#### [Petunjuk Pengerjaan]
1. Tentukan apakah setiap pernyataan berikut sesuai dengan teks tentang kader GP Ansor. Jawab dengan ya atau tidak, lalu kutip kata-kata penentunya dari teks tersebut.
(a) Kader GP Ansor harus memiliki sekurang-kurangnya dua orientasi, yaitu struktural dan keahlian.
(b) Orientasi struktural berarti kader dipersiapkan untuk mengisi jabatan di pemerintahan.
(c) Kebutuhan untuk memunculkan kader yang berkeahlian dinyatakan tidak mendesak.
2. Jawablah pertanyaan berikut berdasarkan teks tentang kader GP Ansor.
(a) Perkembangan apa saja yang harus mampu dianalisis kader sebagai bagian dari wawasan dasarnya?
(b) Apa saja yang disebut sebagai kecakapan teknis?
(c) Pada dasarnya, kader GP Ansor merupakan kelompok apa?
3. Berikan lanjutan teks tentang kader GP Ansor, dimulai setelah kalimat terakhirnya.

Ada banyak wawasan yang perlu dimiliki oleh kader Ansor. Seorang kader diharapkan memiliki wawasan dasar yang meliputi kemampuan menganalisa perkembangan sosial, politik dan ekonomi. Memiliki kemampuan mengartikulasikan perkembangan situasi sosial politik. Ini penting agar kader mampu mengambil posisi strategis dan jauh dari benturan kepentingan di antara kekuatan kapitalisme global. Mampu melakukan analisa historis dan sosiologis terhadap perkembangan Aswaja, kesadaran kosmologis NU, dan analisa filosofis terhadap epistemologi serta proses pembentukan ideologi.

Dan kader yang dibutuhkan muntlak memiliki kecakapan teknis. Kecakapan teknis yang dimaksud antara lain menguasai dasar perjuangan NU. Memiliki kemampuan melakukan analisa terhadap situasi dan memiliki kemampuan menggerakkan organisasi dan massa.

Pada dasarnya kader GP Ansor adalah kelompok aktivis-intelektual NU yang mengemban tugas serta bertanggung jawab atas kontribusi organisasi terhadap kebijakan publik yang menyangkut pengembangan pemuda. Segmentasi pengembangan pemuda sebenarnya memberikan ranah yang jelas terhadap komprehensifitas GP Ansor pada setiap ritme gerakannya. Ritme GP Ansor yang dinamis memberikan peluang seluas-luasnya untuk mengakomodasi setiap matra kehendak yang harus disalurkan pada model-model kegiatan yang bersifat kontributif langsung terhadap kebutuhan GP Ansor.

Lantas bagaimana seharusnya figur kader GP Ansor? Kader tidak lain adalah kader yang dibutuhkan NU. Menyadarai bahwa NU sebenarnya membutuhkan banyak sekali kader maka spesifikasi kader harus diketengahkan ke arah mana kader GP Ansor bisa memberikan kontribusinya kepada NU. Di sini kader GP Ansor muntlak memiliki minimal dua orientasi, struktural dan keahlian. Struktural berarti kader dipersiapkan untuk menyongsong estafet kepemimpinan NU di semua tingkatannya.

Sementara orientasi keahlian berarti bahwa kader harus memiliki kecakapan yang bisa dikontribusikan langsung kepada NU, masyarakat, bangsa dan negara. Kebutuhan untuk memunculkan kader-kader yang memilki keahlian dan konsentrasi langsung dengan segmen kebutuhan NU dan masyarakat pada umumnya sangat mendesak.

#### [Data Sumber]
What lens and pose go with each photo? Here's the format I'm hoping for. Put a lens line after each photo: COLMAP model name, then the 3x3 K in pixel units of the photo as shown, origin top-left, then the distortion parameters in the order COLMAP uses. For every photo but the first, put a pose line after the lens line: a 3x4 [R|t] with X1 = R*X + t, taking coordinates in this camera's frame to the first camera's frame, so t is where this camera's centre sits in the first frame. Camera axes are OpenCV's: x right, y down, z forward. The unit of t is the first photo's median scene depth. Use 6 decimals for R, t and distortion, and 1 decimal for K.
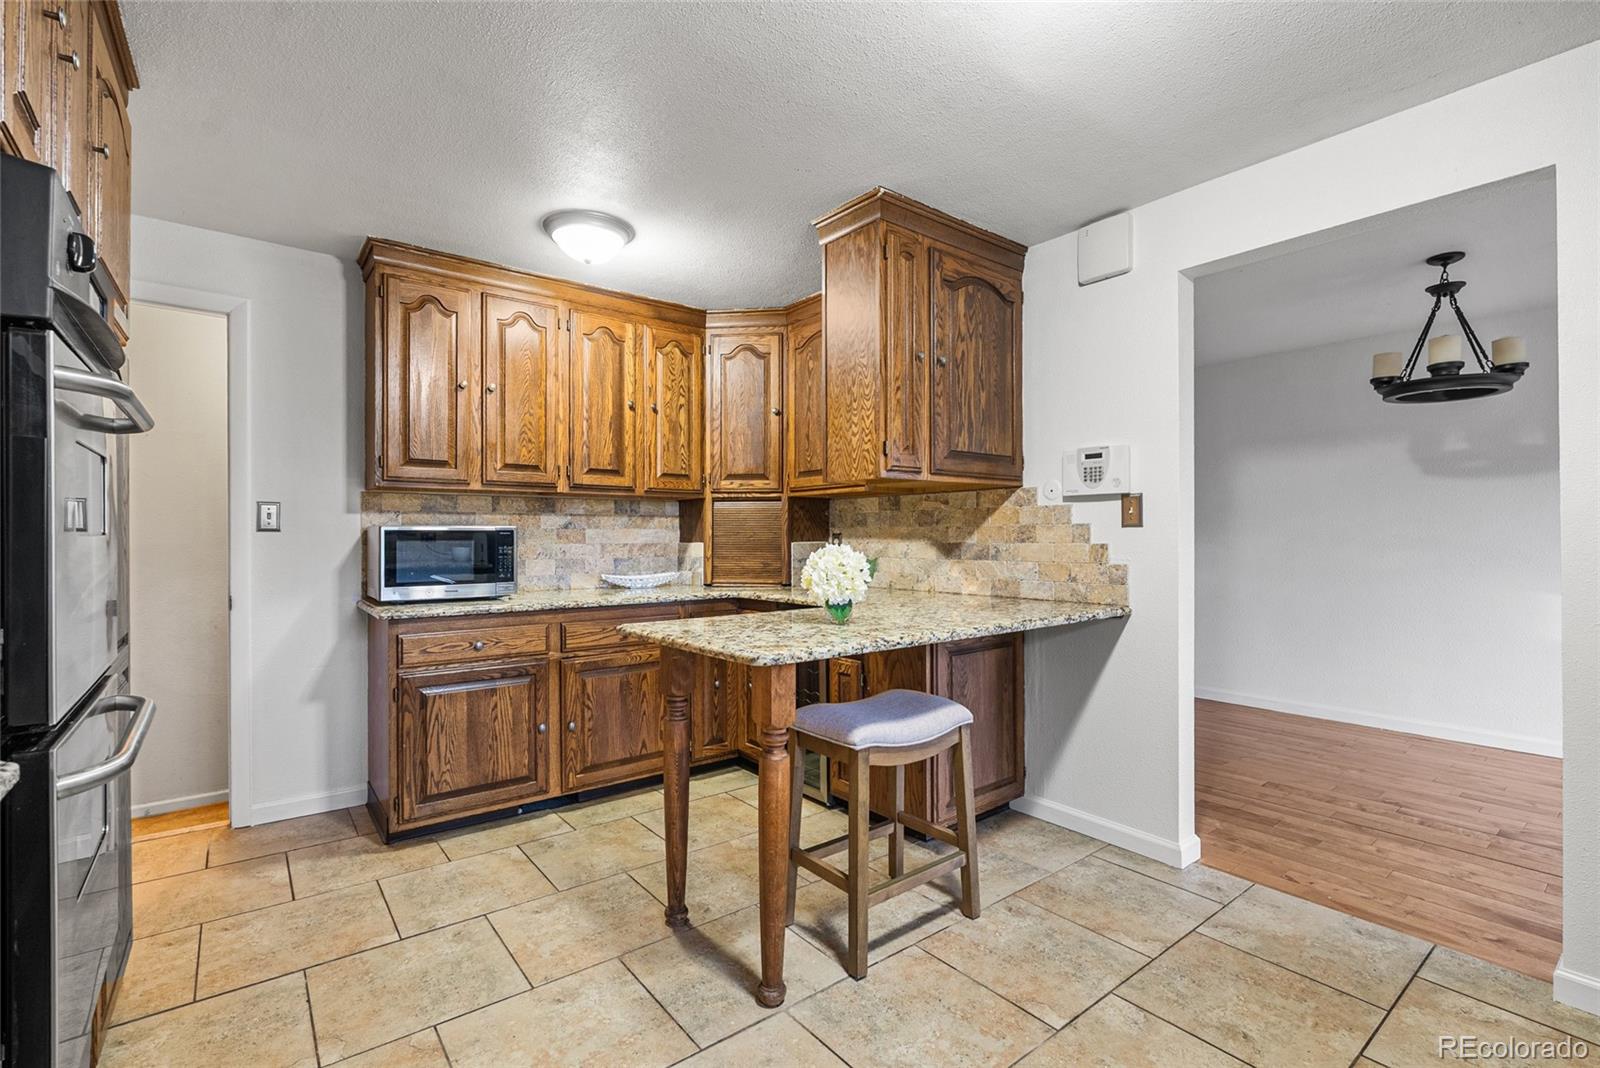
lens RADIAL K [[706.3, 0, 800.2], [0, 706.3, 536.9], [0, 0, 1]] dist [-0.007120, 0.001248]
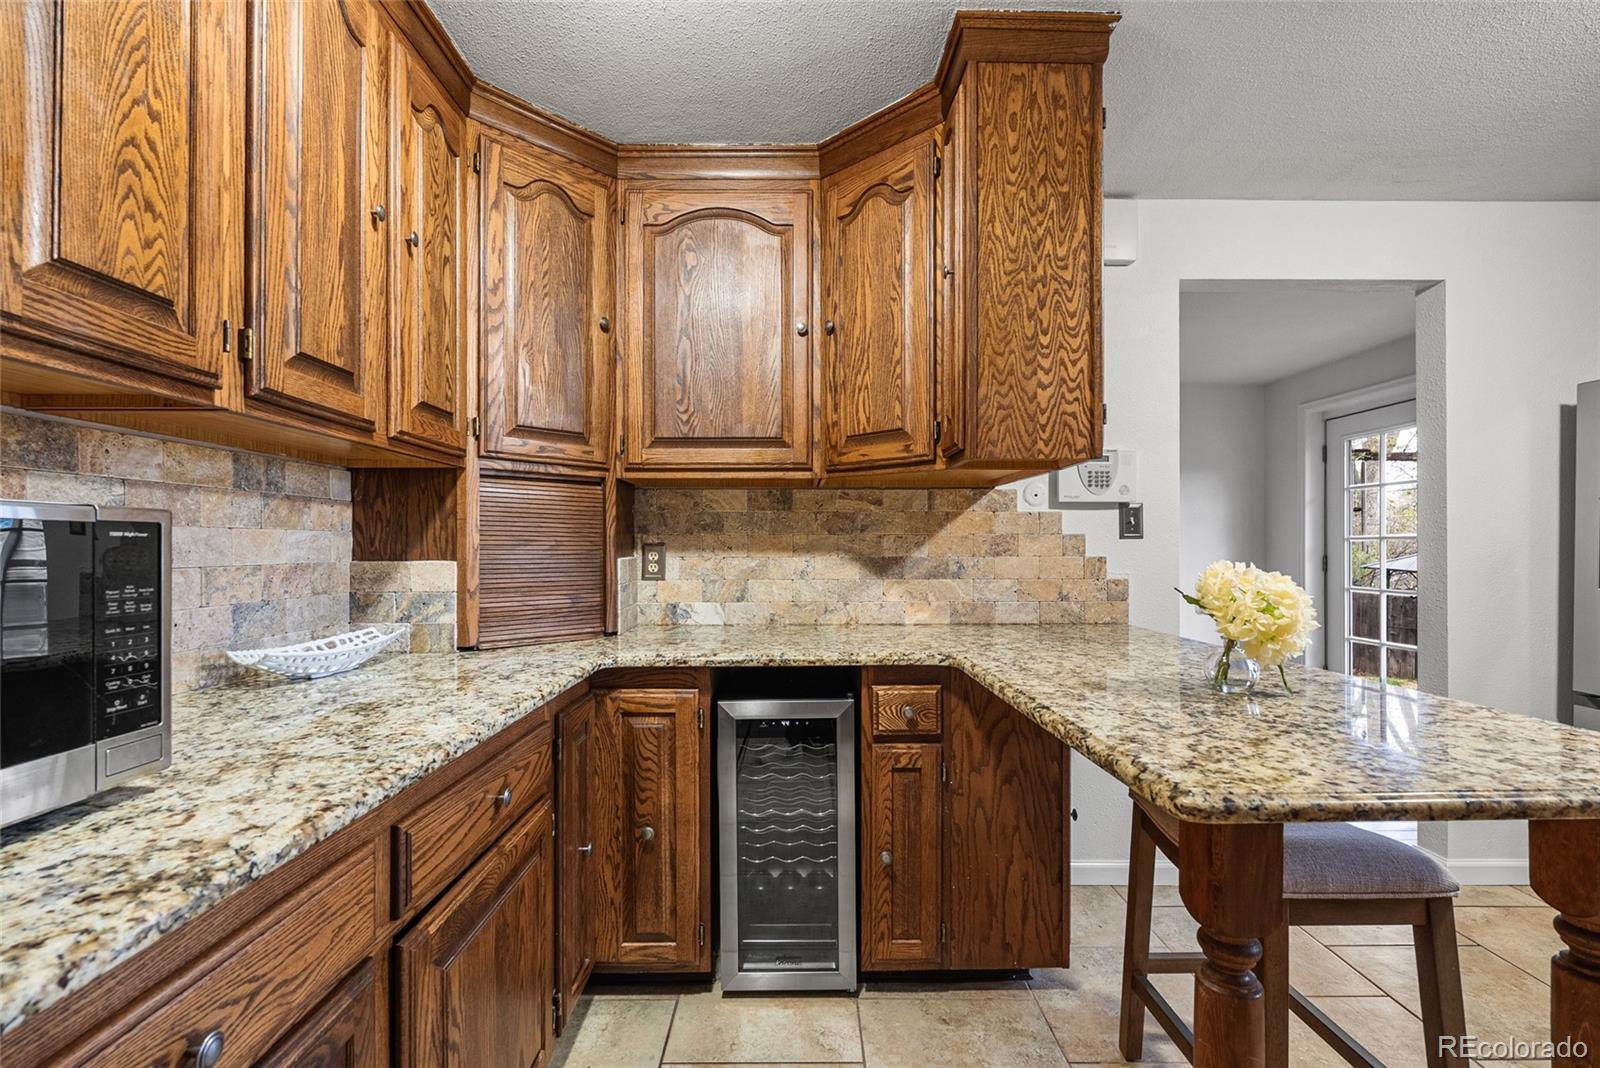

#### [Jawaban Tugas]
1.
(a) Ya: "minimal dua orientasi, struktural dan keahlian"
(b) Tidak: "Struktural berarti kader dipersiapkan untuk menyongsong estafet kepemimpinan NU di semua tingkatannya."
(c) Tidak: "dengan segmen kebutuhan NU dan masyarakat pada umumnya sangat mendesak"

2.
(a) Perkembangan sosial, politik, dan ekonomi.
(b) Menguasai dasar perjuangan NU, mampu menganalisis situasi, serta mampu menggerakkan organisasi dan massa.
(c) Kelompok aktivis-intelektual NU.

3.
GP Ansor sangat menyadari hal ini. Kita menyadari mayoritas warga NU adalah kelompok masyarakat yang berbasis pertanian, maka GP Ansor membutuhkan kader yang memiliki keahlian di bidang pertanian. Ketika NU bermaksud mengawal tanggung jawab dan program politik kebangsaan, kerakyatan dan kemaslahatannya, maka

NU membutuhkan kader politik yang bisa disuplai oleh GP Ansor. NU lahir dari rahim pemikiran dan perjuangan ulama. Maka NU pun sebenarnya membutuhkan kader ke-ulama-an yang bisa dilahirkan oleh GP Ansor. Di atas semua kebutuhan yang ada kebutuhan minimal kader GP Ansor sebanyak yang tercermin dalam struktural NU, badan otonom dan lajnahnya ketika harus dilakukan distribusi kader di dalamnya.

Semua ideal di atas harus dipertajam dengan mekaniksme kaderisasi GP Ansor secara lebih sistematis, terpadu, dan berkesinambungan sehingga mampu menghasilkan kader yang diidealkan NU sebagai organisasi induknya. Kaderisasi tidak mungkin lagi dilakukan secara kultural. Karena kaderisasi model ini berakibat terjadinya parsialitas dan disorientasi kader, tumpah tindih struktural dan stagnasi program kerja.

** Artikel ditulis oleh Munawar AM, PW GP Ansor Jawa Tengah.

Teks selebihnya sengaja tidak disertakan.